She knows so much more than I thought

Don’t get too excited. I Photoshopped this photo to make her sitting unassisted 🙂

Grace seems so grown up lately. And suddenly, we’re becoming aware of her sense of knowing. She knows so much more than we thought she did. She knows her name, she knows when it’s time for a meal. She knows what we’re saying.

The other day we took the kids swimming. I was working with her legs against the side of the pool and we had our back to the kids who were splashing, shouting, playing. Elijah was behind us talking and she didn’t take any notice but when he said “Grace, look!” She instantly turned her head right around in his direction in response.

That same morning, Steven came into the living room and laid on the floor with her for a cuddle. She lifted her arm, plopped it onto his shoulder, looked him in the eye and whispered ‘Dada’. And now that we’re more attentive about looking for signs of understanding, I’m beginning to see her saying Dada a LOT. Her mouth says it all the time and in times where she’s actually sitting with him when it would be appropriate for her to say it. It’s just that the sounds don’t come out very often.
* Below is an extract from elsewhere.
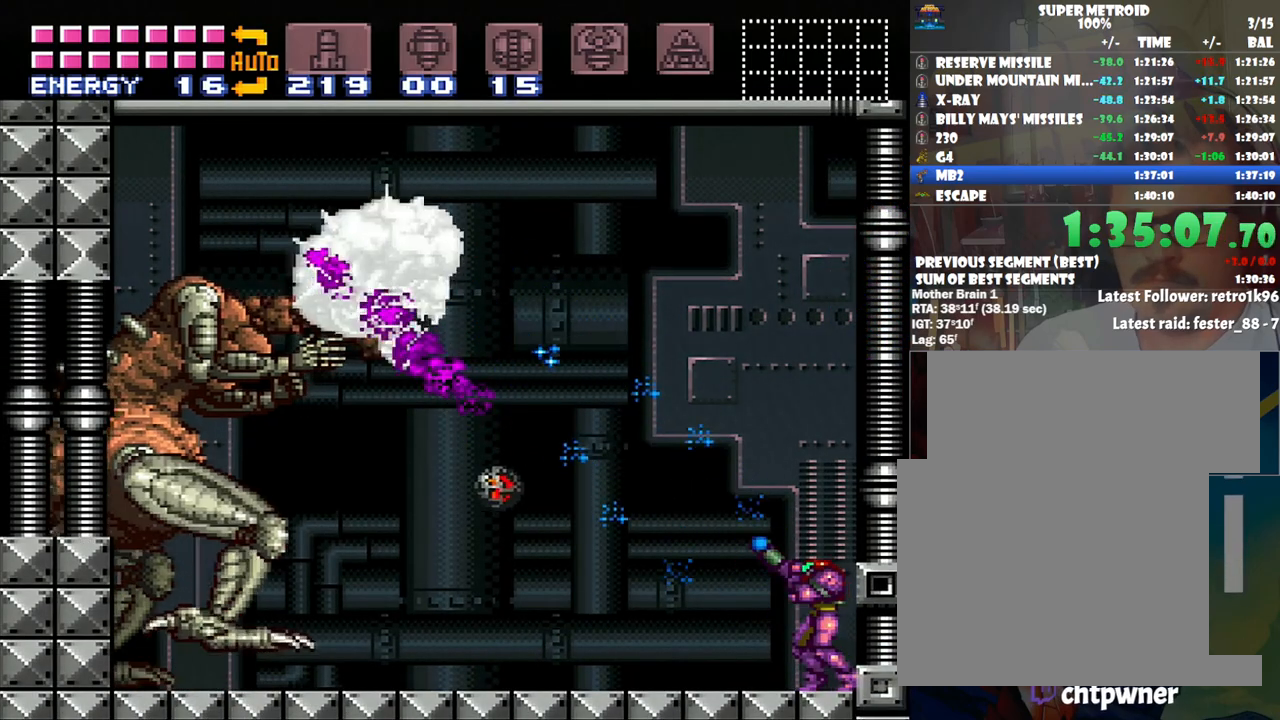
{"buttons": ["Y", "R1"], "events": []}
And I’m finding that the more we treat her like she knows everything an able child her age knows, the more we realise that she actually does. You know, older girls with RS know things like how to spell their name. You just have to work out communication systems like eye pointing and take advantage of communication devices to give them a voice.

It’s conflicting for me, though. Somehow, when I thought she would never have a clue, it was easier for me to accept her disability. But now that we’re meeting other girls who are older, in addition to our recent experiences with Grace, it makes Rett Syndrome much more of an enemy than ever before. It’s devastating to know that Grace is thinking things, knowing things and wanting things but trapped in her own body, unable to voice them or even do something so simple as reach out for a cookie when inside, she’s screaming that she wants it. I guess I will never be at a loss for pains and emotions I have to continually give up to God. He has a plan for Grace, I know that very well.